# Work order
Write out an exact copy of the line containing "Most particularly, it" and all lines that follow it in the data below, leaving out pictures.
----
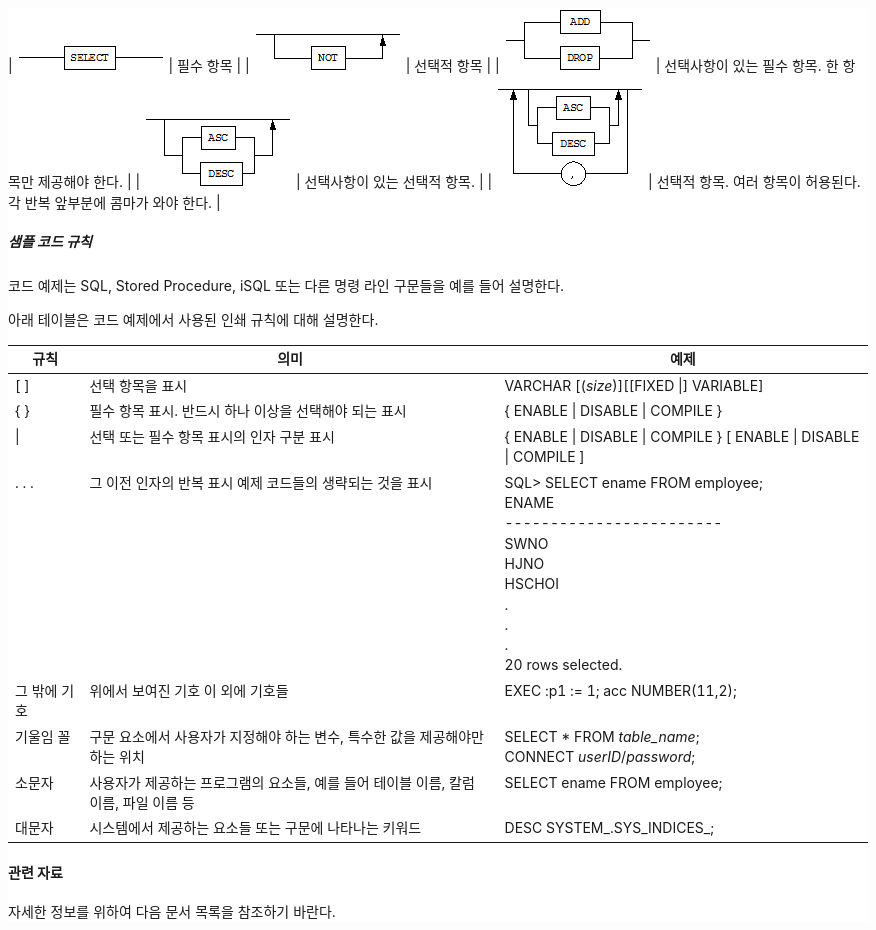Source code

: | ![](../media/Replication/image012.gif) | 필수 항목                                                    |
| ![](../media/Replication/image014.gif) | 선택적 항목                                                  |
| ![](../media/Replication/image016.gif) | 선택사항이 있는 필수 항목. 한 항목만 제공해야 한다.          |
| ![](../media/Replication/image018.gif) | 선택사항이 있는 선택적 항목.                                 |
| ![](../media/Replication/image020.gif) | 선택적 항목. 여러 항목이 허용된다. 각 반복 앞부분에 콤마가 와야 한다. |

##### 샘플 코드 규칙

코드 예제는 SQL, Stored Procedure, iSQL 또는 다른 명령 라인 구문들을 예를 들어 설명한다.

아래 테이블은 코드 예제에서 사용된 인쇄 규칙에 대해 설명한다.

| 규칙         | 의미                                                         | 예제                                                         |
| ------------ | ------------------------------------------------------------ | ------------------------------------------------------------ |
| [ ]          | 선택 항목을 표시                                             | VARCHAR [(*size*)][[FIXED \|] VARIABLE]                      |
| { }          | 필수 항목 표시. 반드시 하나 이상을 선택해야 되는 표시        | { ENABLE \| DISABLE \| COMPILE }                             |
| \|           | 선택 또는 필수 항목 표시의 인자 구분 표시                    | { ENABLE \| DISABLE \| COMPILE } [ ENABLE \| DISABLE \| COMPILE ] |
| . . .        | 그 이전 인자의 반복 표시 예제 코드들의 생략되는 것을 표시    | SQL\> SELECT ename FROM employee; <br/>ENAME<br/> ------------------------<br/> SWNO<br/> HJNO<br/> HSCHOI<br/> .<br/> .<br/> . <br/>20 rows selected. |
| 그 밖에 기호 | 위에서 보여진 기호 이 외에 기호들                            | EXEC :p1 := 1; acc NUMBER(11,2);                             |
| 기울임 꼴    | 구문 요소에서 사용자가 지정해야 하는 변수, 특수한 값을 제공해야만 하는 위치 | SELECT \* FROM *table_name*;<br/> CONNECT *userID*/*password*; |
| 소문자       | 사용자가 제공하는 프로그램의 요소들, 예를 들어 테이블 이름, 칼럼 이름, 파일 이름 등 | SELECT ename FROM employee;                                  |
| 대문자       | 시스템에서 제공하는 요소들 또는 구문에 나타나는 키워드       | DESC SYSTEM_.SYS_INDICES_;                                   |

#### 관련 자료

자세한 정보를 위하여 다음 문서 목록을 참조하기 바란다.
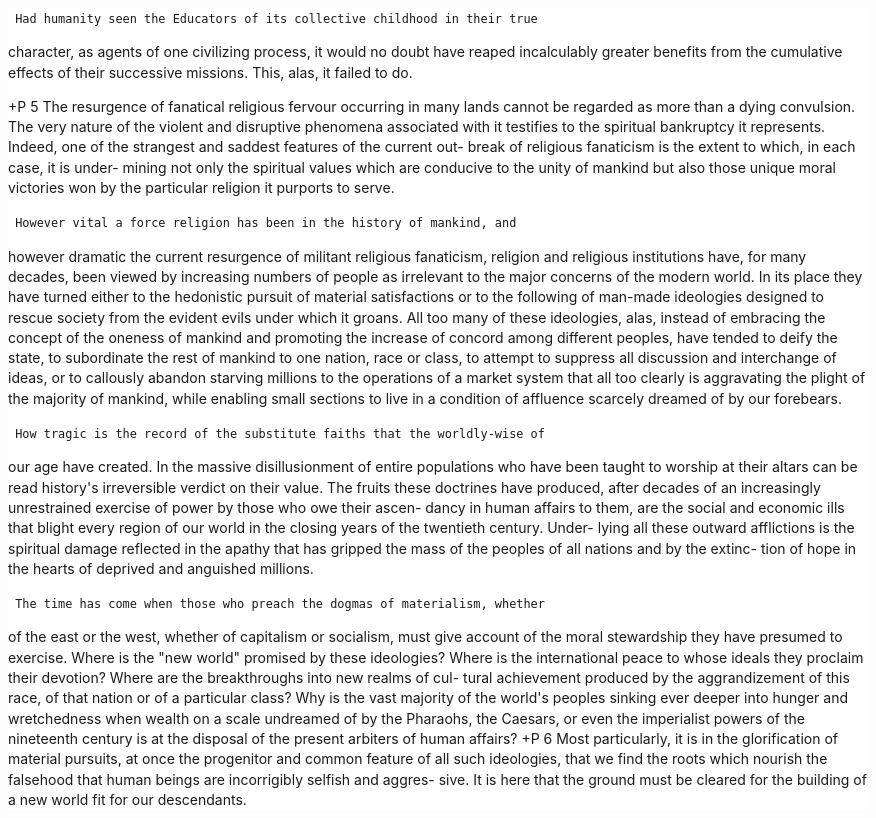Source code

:      Had humanity seen the Educators of its collective childhood in their true
character, as agents of one civilizing process, it would no doubt have reaped
incalculably greater benefits from the cumulative effects of their successive
missions.  This, alas, it failed to do.

+P 5
     The resurgence of fanatical religious fervour occurring in many lands cannot
be regarded as more than a dying convulsion.  The very nature of the violent and
disruptive phenomena associated with it testifies to the spiritual bankruptcy it
represents.  Indeed, one of the strangest and saddest features of the current out-
break of religious fanaticism is the extent to which, in each case, it is under-
mining not only the spiritual values which are conducive to the unity of mankind
but also those unique moral victories won by the particular religion it purports
to serve.

     However vital a force religion has been in the history of mankind, and
however dramatic the current resurgence of militant religious fanaticism,
religion and religious institutions have, for many decades, been viewed by
increasing numbers of people as irrelevant to the major concerns of the modern
world.  In its place they have turned either to the hedonistic pursuit of material
satisfactions or to the following of man-made ideologies designed to rescue
society from the evident evils under which it groans.  All too many of these
ideologies, alas, instead of embracing the concept of the oneness of mankind and
promoting the increase of concord among different peoples, have tended to deify
the state, to subordinate the rest of mankind to one nation, race or class, to
attempt to suppress all discussion and interchange of ideas, or to callously
abandon starving millions to the operations of a market system that all too
clearly is aggravating the plight of the majority of mankind, while enabling
small sections to live in a condition of affluence scarcely dreamed of by our
forebears.

     How tragic is the record of the substitute faiths that the worldly-wise of
our age have created.  In the massive disillusionment of entire populations who
have been taught to worship at their altars can be read history's irreversible
verdict on their value.  The fruits these doctrines have produced, after decades
of an increasingly unrestrained exercise of power by those who owe their ascen-
dancy in human affairs to them, are the social and economic ills that blight
every region of our world in the closing years of the twentieth century.  Under-
lying all these outward afflictions is the spiritual damage reflected in the
apathy that has gripped the mass of the peoples of all nations and by the extinc-
tion of hope in the hearts of deprived and anguished millions.

     The time has come when those who preach the dogmas of materialism, whether
of the east or the west, whether of capitalism or socialism, must give account of
the moral stewardship they have presumed to exercise.  Where is the "new world"
promised by these ideologies?  Where is the international peace to whose ideals
they proclaim their devotion?  Where are the breakthroughs into new realms of cul-
tural achievement produced by the aggrandizement of this race, of that nation or
of a particular class?  Why is the vast majority of the world's peoples sinking
ever deeper into hunger and wretchedness when wealth on a scale undreamed of by
the Pharaohs, the Caesars, or even the imperialist powers of the nineteenth
century is at the disposal of the present arbiters of human affairs?
+P 6
     Most particularly, it is in the glorification of material pursuits, at once
the progenitor and common feature of all such ideologies, that we find the roots
which nourish the falsehood that human beings are incorrigibly selfish and aggres-
sive.  It is here that the ground must be cleared for the building of a new world
fit for our descendants.
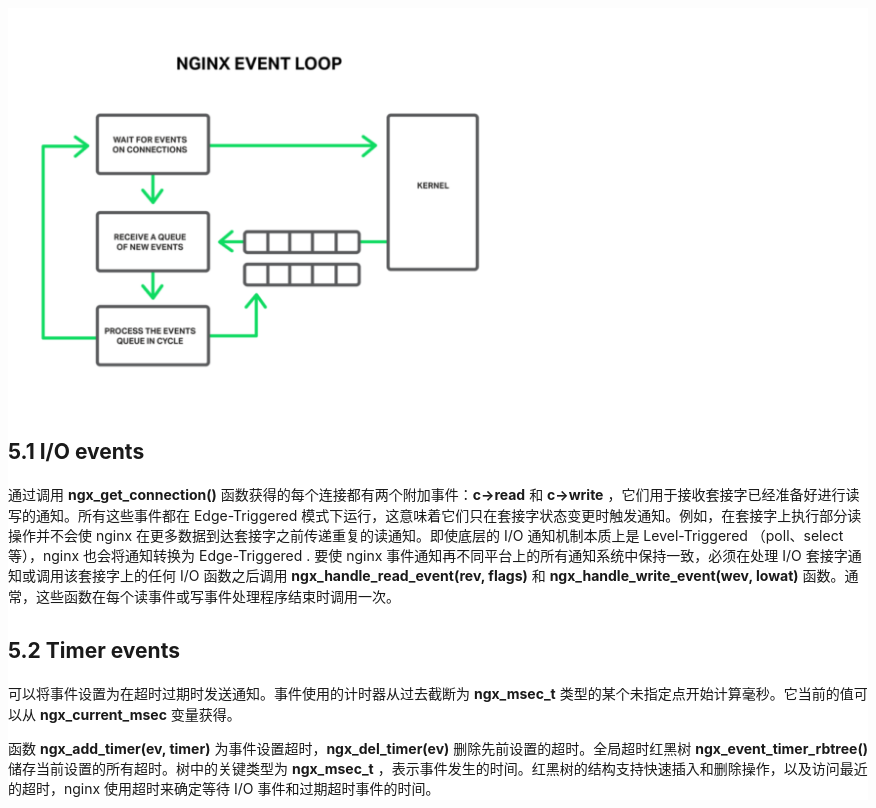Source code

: <img src="./images/nginx_event_loop.png" width = "500" height = "400" alt="nginx_event_loop.png" align=center />





## 5.1 I/O events

通过调用 **ngx_get_connection()** 函数获得的每个连接都有两个附加事件：**c->read** 和 **c->write** ，它们用于接收套接字已经准备好进行读写的通知。所有这些事件都在 Edge-Triggered 模式下运行，这意味着它们只在套接字状态变更时触发通知。例如，在套接字上执行部分读操作并不会使 nginx 在更多数据到达套接字之前传递重复的读通知。即使底层的 I/O 通知机制本质上是 Level-Triggered （poll、select等），nginx 也会将通知转换为 Edge-Triggered . 要使 nginx 事件通知再不同平台上的所有通知系统中保持一致，必须在处理 I/O 套接字通知或调用该套接字上的任何 I/O 函数之后调用 **ngx_handle_read_event(rev, flags)** 和 **ngx_handle_write_event(wev, lowat)** 函数。通常，这些函数在每个读事件或写事件处理程序结束时调用一次。



## 5.2 Timer events

可以将事件设置为在超时过期时发送通知。事件使用的计时器从过去截断为 **ngx_msec_t** 类型的某个未指定点开始计算毫秒。它当前的值可以从 **ngx_current_msec** 变量获得。

函数 **ngx_add_timer(ev, timer)** 为事件设置超时，**ngx_del_timer(ev)** 删除先前设置的超时。全局超时红黑树 **ngx_event_timer_rbtree()** 储存当前设置的所有超时。树中的关键类型为 **ngx_msec_t** ，表示事件发生的时间。红黑树的结构支持快速插入和删除操作，以及访问最近的超时，nginx 使用超时来确定等待 I/O 事件和过期超时事件的时间。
----
# Reply
     Most particularly, it is in the glorification of material pursuits, at once
the progenitor and common feature of all such ideologies, that we find the roots
which nourish the falsehood that human beings are incorrigibly selfish and aggres-
sive.  It is here that the ground must be cleared for the building of a new world
fit for our descendants.
Source code

: <img src="./images/nginx_event_loop.png" width = "500" height = "400" alt="nginx_event_loop.png" align=center />





## 5.1 I/O events

通过调用 **ngx_get_connection()** 函数获得的每个连接都有两个附加事件：**c->read** 和 **c->write** ，它们用于接收套接字已经准备好进行读写的通知。所有这些事件都在 Edge-Triggered 模式下运行，这意味着它们只在套接字状态变更时触发通知。例如，在套接字上执行部分读操作并不会使 nginx 在更多数据到达套接字之前传递重复的读通知。即使底层的 I/O 通知机制本质上是 Level-Triggered （poll、select等），nginx 也会将通知转换为 Edge-Triggered . 要使 nginx 事件通知再不同平台上的所有通知系统中保持一致，必须在处理 I/O 套接字通知或调用该套接字上的任何 I/O 函数之后调用 **ngx_handle_read_event(rev, flags)** 和 **ngx_handle_write_event(wev, lowat)** 函数。通常，这些函数在每个读事件或写事件处理程序结束时调用一次。



## 5.2 Timer events

可以将事件设置为在超时过期时发送通知。事件使用的计时器从过去截断为 **ngx_msec_t** 类型的某个未指定点开始计算毫秒。它当前的值可以从 **ngx_current_msec** 变量获得。

函数 **ngx_add_timer(ev, timer)** 为事件设置超时，**ngx_del_timer(ev)** 删除先前设置的超时。全局超时红黑树 **ngx_event_timer_rbtree()** 储存当前设置的所有超时。树中的关键类型为 **ngx_msec_t** ，表示事件发生的时间。红黑树的结构支持快速插入和删除操作，以及访问最近的超时，nginx 使用超时来确定等待 I/O 事件和过期超时事件的时间。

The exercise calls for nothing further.